Since starting her heritage work in 2015, Li was astonished to discover a deep connection to the district's heritage.

She lived near the old site where the "March of the Volunteers," China's national anthem, was composed.

She traversed the alleyways where then Premier Zhou Enlai (1898-1976) directed the third armed uprising of Shanghai workers.

She studied at Shanghai University of Technology, surrounded by historical buildings filled with historical stories.

"Life is a circle," Li said. "As a child, I could only see the factories along the river and the tall walls. Now, I understand their historical significance and have seen the transformation of the riverside."

Colleagues refer to her as the "GPS of Yangpu's cultural heritage" and the "photo archive of Yangpu's cultural relics."

A decade of dedication to preserving Yangpu's heritage
Ti Gong

Li Jialei (left) investigates a historical structure along the Huangpu River with a colleague.

The 15.5-kilometer waterfront stretch, known as the birthplace of China's modern industries, includes the nation's first water, electricity, shipbuilding and textile companies.

The area is also home to landmarks such as China's first modern water plant and the largest thermal power plant in East Asia.

The area contributed to a quarter of Shanghai's and a 20th of China's total industrial output. Time-honored brands, such as Forever and Phoenix bikes and Shanghai Watch entered the domestic market from Yangpu.

Since its inclusion in the National Cultural Heritage Administration's candidate list in 2020, Li and her team focused on creating a model for industrial heritage protection.

"Our work extends beyond preserving buildings," Li said. "We protect the unique spirit and cultural essence of Yangpu's waterfront."

Li's commitment to heritage work includes thorough field surveys and interviews with retired factory workers, gathering stories that breathe life into historical buildings.

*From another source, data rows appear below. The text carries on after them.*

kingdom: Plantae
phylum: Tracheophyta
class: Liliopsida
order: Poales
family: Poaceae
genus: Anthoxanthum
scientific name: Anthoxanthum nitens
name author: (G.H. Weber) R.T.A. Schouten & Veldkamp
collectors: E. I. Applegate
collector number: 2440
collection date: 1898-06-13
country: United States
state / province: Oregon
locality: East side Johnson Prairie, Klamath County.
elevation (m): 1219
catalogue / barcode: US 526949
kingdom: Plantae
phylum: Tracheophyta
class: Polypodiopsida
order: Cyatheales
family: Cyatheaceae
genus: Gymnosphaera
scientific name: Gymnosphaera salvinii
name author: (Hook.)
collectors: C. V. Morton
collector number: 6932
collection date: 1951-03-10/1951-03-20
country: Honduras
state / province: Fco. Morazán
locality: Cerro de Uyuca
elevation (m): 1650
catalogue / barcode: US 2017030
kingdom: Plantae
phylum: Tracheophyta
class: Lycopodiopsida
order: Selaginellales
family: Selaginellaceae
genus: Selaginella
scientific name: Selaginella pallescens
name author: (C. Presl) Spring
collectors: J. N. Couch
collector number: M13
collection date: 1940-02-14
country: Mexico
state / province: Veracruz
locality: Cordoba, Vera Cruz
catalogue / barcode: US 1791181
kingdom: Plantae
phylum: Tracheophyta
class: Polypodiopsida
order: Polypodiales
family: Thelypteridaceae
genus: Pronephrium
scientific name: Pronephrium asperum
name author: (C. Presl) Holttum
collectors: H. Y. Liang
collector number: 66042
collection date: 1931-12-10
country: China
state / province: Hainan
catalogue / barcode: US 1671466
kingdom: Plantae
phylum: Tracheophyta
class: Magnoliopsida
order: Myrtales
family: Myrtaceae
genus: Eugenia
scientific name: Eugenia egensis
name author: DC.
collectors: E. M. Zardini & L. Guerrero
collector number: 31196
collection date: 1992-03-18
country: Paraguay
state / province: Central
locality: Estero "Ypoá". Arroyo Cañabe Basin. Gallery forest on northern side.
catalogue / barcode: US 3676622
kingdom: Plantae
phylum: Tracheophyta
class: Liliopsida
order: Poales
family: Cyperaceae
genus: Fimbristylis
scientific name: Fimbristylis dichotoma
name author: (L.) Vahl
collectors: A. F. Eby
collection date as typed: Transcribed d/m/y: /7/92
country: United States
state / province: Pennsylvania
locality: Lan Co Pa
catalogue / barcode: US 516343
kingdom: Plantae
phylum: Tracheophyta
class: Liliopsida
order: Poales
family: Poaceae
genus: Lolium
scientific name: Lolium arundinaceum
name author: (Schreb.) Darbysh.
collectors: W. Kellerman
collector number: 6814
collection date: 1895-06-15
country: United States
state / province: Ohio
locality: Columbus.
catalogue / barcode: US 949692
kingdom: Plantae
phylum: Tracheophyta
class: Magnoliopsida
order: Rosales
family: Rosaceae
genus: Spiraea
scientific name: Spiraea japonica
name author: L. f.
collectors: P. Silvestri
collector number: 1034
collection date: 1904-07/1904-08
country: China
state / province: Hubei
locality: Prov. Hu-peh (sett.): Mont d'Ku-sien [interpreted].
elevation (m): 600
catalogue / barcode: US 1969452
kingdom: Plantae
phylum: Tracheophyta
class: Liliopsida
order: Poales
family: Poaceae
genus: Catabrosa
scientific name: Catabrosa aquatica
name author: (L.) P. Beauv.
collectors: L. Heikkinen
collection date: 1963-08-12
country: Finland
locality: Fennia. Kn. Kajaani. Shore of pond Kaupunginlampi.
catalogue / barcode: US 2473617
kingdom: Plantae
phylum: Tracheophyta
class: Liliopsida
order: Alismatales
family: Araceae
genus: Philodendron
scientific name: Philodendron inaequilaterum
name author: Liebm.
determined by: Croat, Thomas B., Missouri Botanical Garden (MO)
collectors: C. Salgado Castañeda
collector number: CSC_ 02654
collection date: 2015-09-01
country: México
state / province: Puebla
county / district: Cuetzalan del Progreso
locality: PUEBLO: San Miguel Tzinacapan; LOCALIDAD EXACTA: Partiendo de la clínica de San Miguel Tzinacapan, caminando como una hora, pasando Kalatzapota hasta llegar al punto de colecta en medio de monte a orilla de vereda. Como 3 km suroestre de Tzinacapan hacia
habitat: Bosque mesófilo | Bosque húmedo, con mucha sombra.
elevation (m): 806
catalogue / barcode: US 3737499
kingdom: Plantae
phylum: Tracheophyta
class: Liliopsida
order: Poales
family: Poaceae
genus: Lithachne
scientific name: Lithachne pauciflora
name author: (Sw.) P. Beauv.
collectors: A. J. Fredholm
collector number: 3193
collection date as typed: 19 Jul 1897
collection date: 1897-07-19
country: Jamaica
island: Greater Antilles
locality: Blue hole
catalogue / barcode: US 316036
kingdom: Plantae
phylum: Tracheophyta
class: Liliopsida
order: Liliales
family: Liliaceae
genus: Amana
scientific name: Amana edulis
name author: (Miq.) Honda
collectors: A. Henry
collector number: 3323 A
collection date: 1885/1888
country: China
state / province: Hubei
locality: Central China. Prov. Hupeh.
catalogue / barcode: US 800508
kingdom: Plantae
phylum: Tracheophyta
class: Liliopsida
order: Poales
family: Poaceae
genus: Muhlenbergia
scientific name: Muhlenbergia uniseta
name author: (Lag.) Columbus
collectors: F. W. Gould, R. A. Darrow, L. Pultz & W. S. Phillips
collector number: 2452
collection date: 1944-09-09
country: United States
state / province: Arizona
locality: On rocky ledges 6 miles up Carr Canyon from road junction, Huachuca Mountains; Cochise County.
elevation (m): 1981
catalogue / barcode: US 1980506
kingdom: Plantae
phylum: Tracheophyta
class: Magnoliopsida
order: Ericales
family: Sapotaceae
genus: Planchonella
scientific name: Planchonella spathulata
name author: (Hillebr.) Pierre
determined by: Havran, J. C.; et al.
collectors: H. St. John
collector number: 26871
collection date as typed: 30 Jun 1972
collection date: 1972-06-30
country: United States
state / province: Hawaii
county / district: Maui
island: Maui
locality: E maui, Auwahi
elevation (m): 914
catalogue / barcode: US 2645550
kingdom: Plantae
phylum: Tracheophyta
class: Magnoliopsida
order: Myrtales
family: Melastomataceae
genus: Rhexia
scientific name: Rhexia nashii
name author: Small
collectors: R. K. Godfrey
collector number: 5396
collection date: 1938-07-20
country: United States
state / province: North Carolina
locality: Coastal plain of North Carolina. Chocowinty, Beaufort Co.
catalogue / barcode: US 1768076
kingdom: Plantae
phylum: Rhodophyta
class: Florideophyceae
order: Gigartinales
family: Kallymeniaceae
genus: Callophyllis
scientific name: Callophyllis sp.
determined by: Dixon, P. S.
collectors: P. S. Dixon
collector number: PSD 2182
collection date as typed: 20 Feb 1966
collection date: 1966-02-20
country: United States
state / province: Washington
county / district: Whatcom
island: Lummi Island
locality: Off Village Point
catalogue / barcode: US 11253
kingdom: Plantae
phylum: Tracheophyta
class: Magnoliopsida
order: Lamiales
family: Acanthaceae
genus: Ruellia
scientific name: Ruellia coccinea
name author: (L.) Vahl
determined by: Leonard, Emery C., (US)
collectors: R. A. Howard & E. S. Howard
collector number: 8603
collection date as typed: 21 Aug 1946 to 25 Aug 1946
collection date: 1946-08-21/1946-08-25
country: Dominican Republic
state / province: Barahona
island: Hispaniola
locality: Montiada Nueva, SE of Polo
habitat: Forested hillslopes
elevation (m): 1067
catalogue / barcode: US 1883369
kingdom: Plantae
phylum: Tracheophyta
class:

Under her leadership, three new district-level cultural protection units were identified, and four industrial heritage sites were incorporated into protection efforts.

Currently, the demonstration zone along the river houses 73 immovable cultural relics and outstanding historical buildings, including national and municipal key units.

A decade of dedication to preserving Yangpu's heritage
Ti Gong

Li Jialei works on a digital platform about Yangpu's historical buildings.

"Seeing each brick, window and wall restored to its original state fills me with a sense of purpose," she said.

Li said heritage preservation must be multifaceted, extending beyond physical structures to encompass cultural memories and ecological context.

She has documented the industrial era's collective memory through interviews and a 12-part documentary series, "Century of Yangpu: Industrial Imprints." The project enriched the narrative of Yangpu's cultural heritage, highlighting the human stories behind the buildings.

A book, based on her collaboration with academic institutions, has been published, which features 15 cases of industrial heritage protection and showcases the district's innovative practices.

In addition to her preservation efforts, Li played a crucial role in developing long-term policies for the demonstration zone.

She co-authored a measure that outlines comprehensive actions for preserving and revitalizing industrial heritage.

Li also contributed to creating the city's first digital management platform for cultural relics, integrating Yangpu's heritage management into a unified digital system.

Despite her achievements, Li continues to seek new ways to advance heritage work. She is currently planning the next three-year action plan for the demonstration zone and preparing for the next national cultural relic survey.

"There's always more to do," she said. "I'm committed to enhancing the capabilities of our younger colleagues and ensuring that our heritage work remains vibrant and effective."

A decade of dedication to preserving Yangpu's heritage
Ti Gong

Li checks a model of a riverside historical building with a colleague.